Work order
Without the pictures, retype each line below exactly as it stands.
━━━━
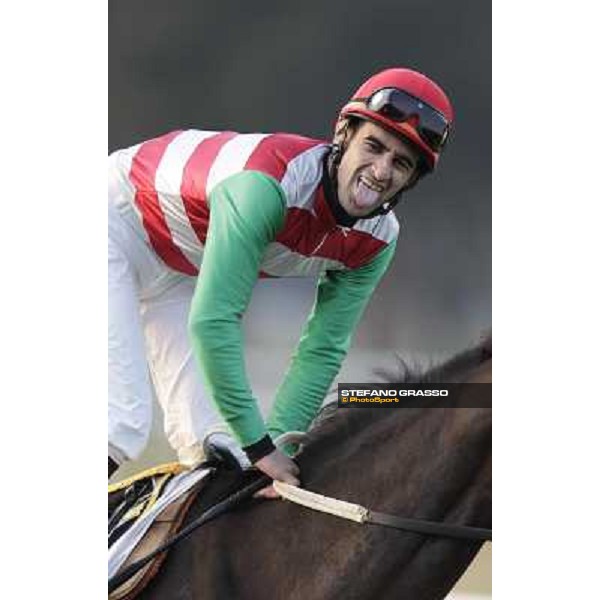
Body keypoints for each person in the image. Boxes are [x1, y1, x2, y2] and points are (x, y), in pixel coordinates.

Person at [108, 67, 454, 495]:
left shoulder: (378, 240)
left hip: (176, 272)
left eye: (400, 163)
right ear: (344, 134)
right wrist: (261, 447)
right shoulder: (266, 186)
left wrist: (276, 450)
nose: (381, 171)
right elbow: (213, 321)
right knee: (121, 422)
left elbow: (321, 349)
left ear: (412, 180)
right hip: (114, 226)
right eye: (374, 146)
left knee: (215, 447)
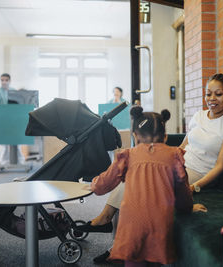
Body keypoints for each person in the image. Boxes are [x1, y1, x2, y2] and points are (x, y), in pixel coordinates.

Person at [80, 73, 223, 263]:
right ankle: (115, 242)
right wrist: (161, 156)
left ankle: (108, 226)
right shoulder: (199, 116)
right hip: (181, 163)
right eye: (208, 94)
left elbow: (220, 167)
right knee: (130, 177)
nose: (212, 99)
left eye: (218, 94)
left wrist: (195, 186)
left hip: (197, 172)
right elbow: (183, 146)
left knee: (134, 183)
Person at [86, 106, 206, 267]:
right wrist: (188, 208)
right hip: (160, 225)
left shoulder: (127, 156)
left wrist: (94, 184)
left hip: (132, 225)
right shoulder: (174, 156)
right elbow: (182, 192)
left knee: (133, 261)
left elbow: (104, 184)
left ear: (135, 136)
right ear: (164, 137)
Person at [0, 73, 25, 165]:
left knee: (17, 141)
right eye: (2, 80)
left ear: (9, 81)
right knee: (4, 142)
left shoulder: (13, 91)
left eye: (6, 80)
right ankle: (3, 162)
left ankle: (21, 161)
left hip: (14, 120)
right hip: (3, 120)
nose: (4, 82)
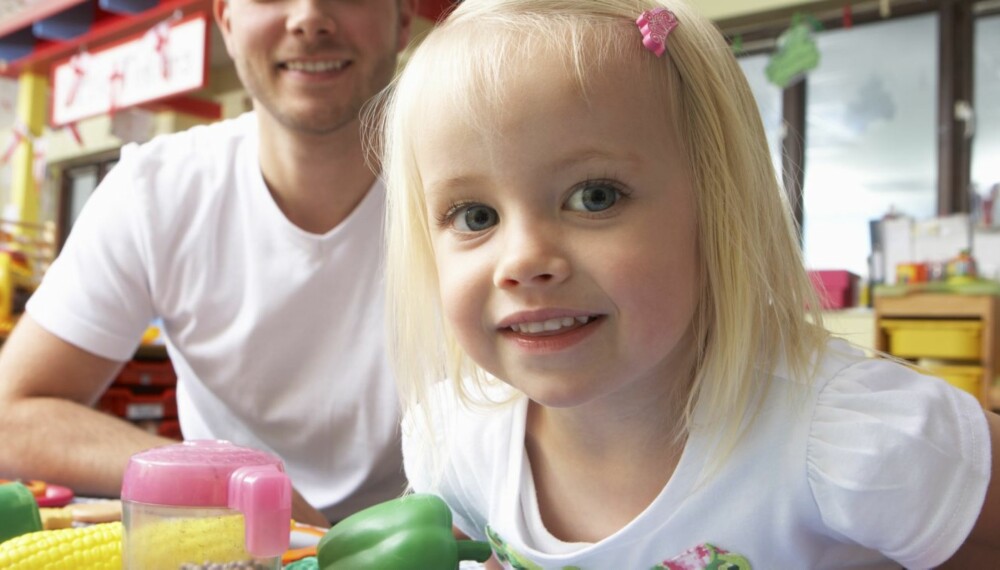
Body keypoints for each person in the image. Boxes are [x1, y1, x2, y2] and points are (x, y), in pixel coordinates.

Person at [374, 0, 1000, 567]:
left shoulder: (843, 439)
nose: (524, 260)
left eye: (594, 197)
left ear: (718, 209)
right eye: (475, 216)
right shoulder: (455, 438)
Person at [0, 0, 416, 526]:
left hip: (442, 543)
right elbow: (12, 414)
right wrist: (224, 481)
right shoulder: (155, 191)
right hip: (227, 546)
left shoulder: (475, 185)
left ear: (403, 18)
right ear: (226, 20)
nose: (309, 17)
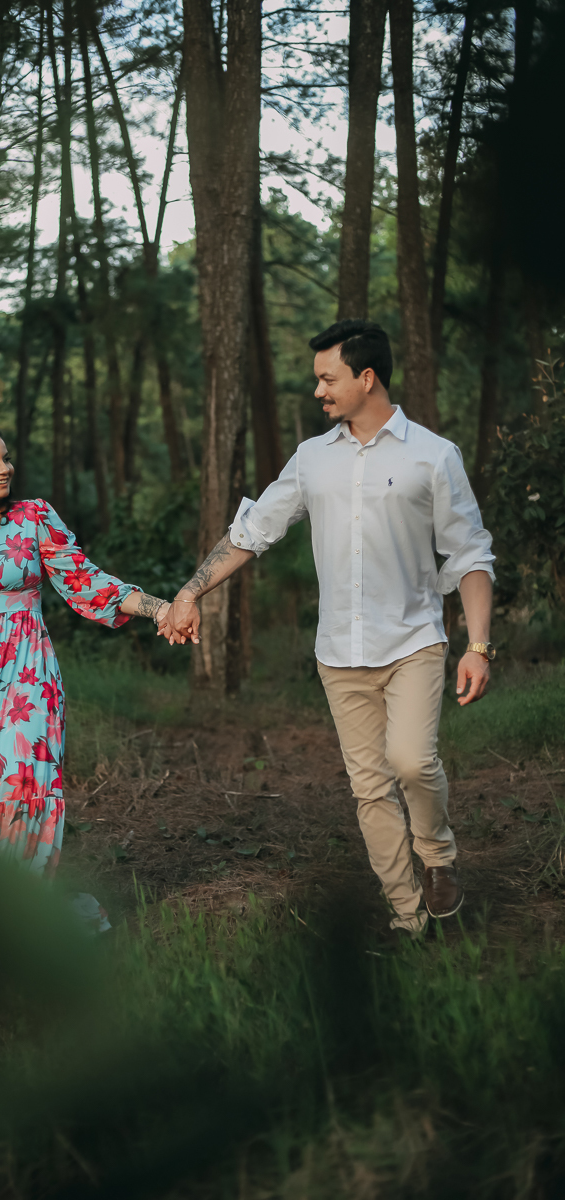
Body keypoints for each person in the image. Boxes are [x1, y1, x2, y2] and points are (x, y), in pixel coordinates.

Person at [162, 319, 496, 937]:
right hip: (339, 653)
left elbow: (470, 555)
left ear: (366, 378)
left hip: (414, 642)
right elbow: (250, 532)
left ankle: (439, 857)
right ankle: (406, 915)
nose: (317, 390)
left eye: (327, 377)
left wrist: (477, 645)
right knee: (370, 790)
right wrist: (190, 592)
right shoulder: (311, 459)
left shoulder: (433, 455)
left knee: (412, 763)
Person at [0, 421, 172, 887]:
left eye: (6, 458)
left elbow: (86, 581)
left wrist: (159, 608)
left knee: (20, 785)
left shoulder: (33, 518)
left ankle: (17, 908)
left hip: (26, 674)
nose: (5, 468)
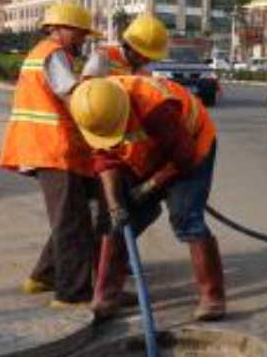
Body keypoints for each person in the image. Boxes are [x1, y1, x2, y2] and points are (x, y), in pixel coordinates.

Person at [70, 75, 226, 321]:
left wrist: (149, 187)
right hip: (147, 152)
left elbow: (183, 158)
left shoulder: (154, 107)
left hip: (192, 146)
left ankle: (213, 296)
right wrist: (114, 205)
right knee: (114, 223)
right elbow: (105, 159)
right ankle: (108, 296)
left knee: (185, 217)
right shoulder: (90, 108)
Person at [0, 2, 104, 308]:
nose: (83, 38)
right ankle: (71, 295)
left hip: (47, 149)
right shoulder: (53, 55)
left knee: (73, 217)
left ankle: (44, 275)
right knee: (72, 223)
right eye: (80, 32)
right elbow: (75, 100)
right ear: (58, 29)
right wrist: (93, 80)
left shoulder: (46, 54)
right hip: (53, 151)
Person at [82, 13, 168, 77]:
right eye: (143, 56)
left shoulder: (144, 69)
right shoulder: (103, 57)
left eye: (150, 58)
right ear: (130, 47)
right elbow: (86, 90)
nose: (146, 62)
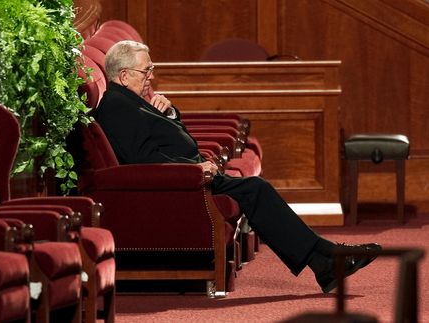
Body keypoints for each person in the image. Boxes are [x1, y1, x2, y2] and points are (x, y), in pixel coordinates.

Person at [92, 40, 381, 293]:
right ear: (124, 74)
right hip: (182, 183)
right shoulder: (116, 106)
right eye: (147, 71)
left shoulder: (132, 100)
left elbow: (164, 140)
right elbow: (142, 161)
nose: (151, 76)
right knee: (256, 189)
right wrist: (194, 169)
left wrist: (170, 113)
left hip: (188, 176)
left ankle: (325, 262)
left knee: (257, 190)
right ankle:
━━━━
Final answer
Body keypoints for each person in the image. Boxes are [x1, y1, x2, y2] and points are (x, y), in pixel coordinates.

Person at [108, 67, 454, 495]:
left shoulder: (378, 240)
left hip: (176, 272)
left eye: (400, 163)
right ear: (344, 134)
right wrist: (261, 447)
right shoulder: (266, 186)
left wrist: (276, 450)
nose: (381, 171)
right elbow: (213, 321)
right knee: (121, 422)
left elbow: (321, 349)
left ear: (412, 180)
right hip: (114, 226)
right eye: (374, 146)
left knee: (215, 447)
Body keypoints for each person in the image. Boxes are [x1, y1, x2, y2] and points are (x, y), in pixel coordinates.

Person at [80, 73, 223, 263]:
right ankle: (115, 242)
right wrist: (161, 156)
left ankle: (108, 226)
right shoulder: (199, 116)
right hip: (181, 163)
right eye: (208, 94)
left elbow: (220, 167)
right knee: (130, 177)
nose: (212, 99)
left eye: (218, 94)
left wrist: (195, 186)
left hip: (197, 172)
right elbow: (183, 146)
left knee: (134, 183)
Person at [86, 106, 206, 267]:
right wrist: (188, 208)
right hip: (160, 225)
left shoulder: (127, 156)
left wrist: (94, 184)
left hip: (132, 225)
right shoulder: (174, 156)
right elbow: (182, 192)
left knee: (133, 261)
left elbow: (104, 184)
left ear: (135, 136)
right ear: (164, 137)
Person at [0, 73, 25, 165]:
left knee: (17, 141)
right eye: (2, 80)
left ear: (9, 81)
right knee: (4, 142)
left shoulder: (13, 91)
left eye: (6, 80)
right ankle: (3, 162)
left ankle: (21, 161)
left hip: (14, 120)
right hip: (3, 120)
nose: (4, 82)
Body keypoints for each person in the image. Boxes are [x1, y1, x2, y2] and points are (x, y), in pixel coordinates.

Person at [374, 0, 1000, 567]:
left shoulder: (843, 439)
nose: (524, 260)
left eye: (594, 197)
left ear: (718, 209)
right eye: (475, 216)
right shoulder: (455, 438)
Person at [0, 0, 416, 526]:
left hip: (442, 543)
right elbow: (12, 414)
right wrist: (224, 481)
right shoulder: (155, 191)
right hip: (227, 546)
left shoulder: (475, 185)
left ear: (403, 18)
right ear: (226, 20)
nose: (309, 17)
Body keypoints for each person in the image. Boxes are [x1, y1, x2, y2] and points are (x, y), in pixel coordinates.

Person at [162, 319, 496, 937]:
right hip: (339, 653)
left elbow: (470, 555)
left ear: (366, 378)
left hip: (414, 642)
right elbow: (250, 532)
left ankle: (439, 857)
right ankle: (406, 915)
nose: (317, 390)
left eye: (327, 377)
left wrist: (477, 645)
right knee: (370, 790)
right wrist: (190, 592)
right shoulder: (311, 459)
left shoulder: (433, 455)
left knee: (412, 763)
Person at [0, 421, 172, 887]:
left eye: (6, 458)
left elbow: (86, 581)
left wrist: (159, 608)
left knee: (20, 785)
left shoulder: (33, 518)
left ankle: (17, 908)
left hip: (26, 674)
nose: (5, 468)
Body keypoints for each person in the image. Boxes are [x1, y1, x2, y2] and points are (x, y), in pixel coordinates.

Person at [70, 75, 226, 321]:
left wrist: (149, 187)
right hip: (147, 152)
left elbow: (183, 158)
left shoulder: (154, 107)
left hip: (192, 146)
left ankle: (213, 296)
right wrist: (114, 205)
right knee: (114, 223)
right elbow: (105, 159)
right ankle: (108, 296)
left knee: (185, 217)
right shoulder: (90, 108)
Person at [0, 2, 104, 308]:
nose: (83, 38)
right ankle: (71, 295)
left hip: (47, 149)
right shoulder: (53, 55)
left knee: (73, 217)
left ankle: (44, 275)
right knee: (72, 223)
right eye: (80, 32)
right elbow: (75, 100)
right ear: (58, 29)
right wrist: (93, 80)
left shoulder: (46, 54)
right hip: (53, 151)
Person at [82, 13, 168, 77]:
right eye: (143, 56)
left shoulder: (144, 69)
right shoulder: (103, 57)
left eye: (150, 58)
right ear: (130, 47)
right elbow: (86, 90)
nose: (146, 62)
Body keypoints for each person in the image. Boxes are [x1, y1, x2, y2] and points are (x, y), in pixel coordinates.

Person at [92, 40, 381, 293]:
right ear: (124, 74)
right hip: (182, 183)
right shoulder: (116, 106)
right eye: (147, 71)
left shoulder: (132, 100)
left elbow: (164, 140)
right elbow: (142, 161)
nose: (151, 76)
right knee: (256, 189)
right wrist: (194, 169)
left wrist: (170, 113)
left hip: (188, 176)
left ankle: (325, 262)
left knee: (257, 190)
right ankle:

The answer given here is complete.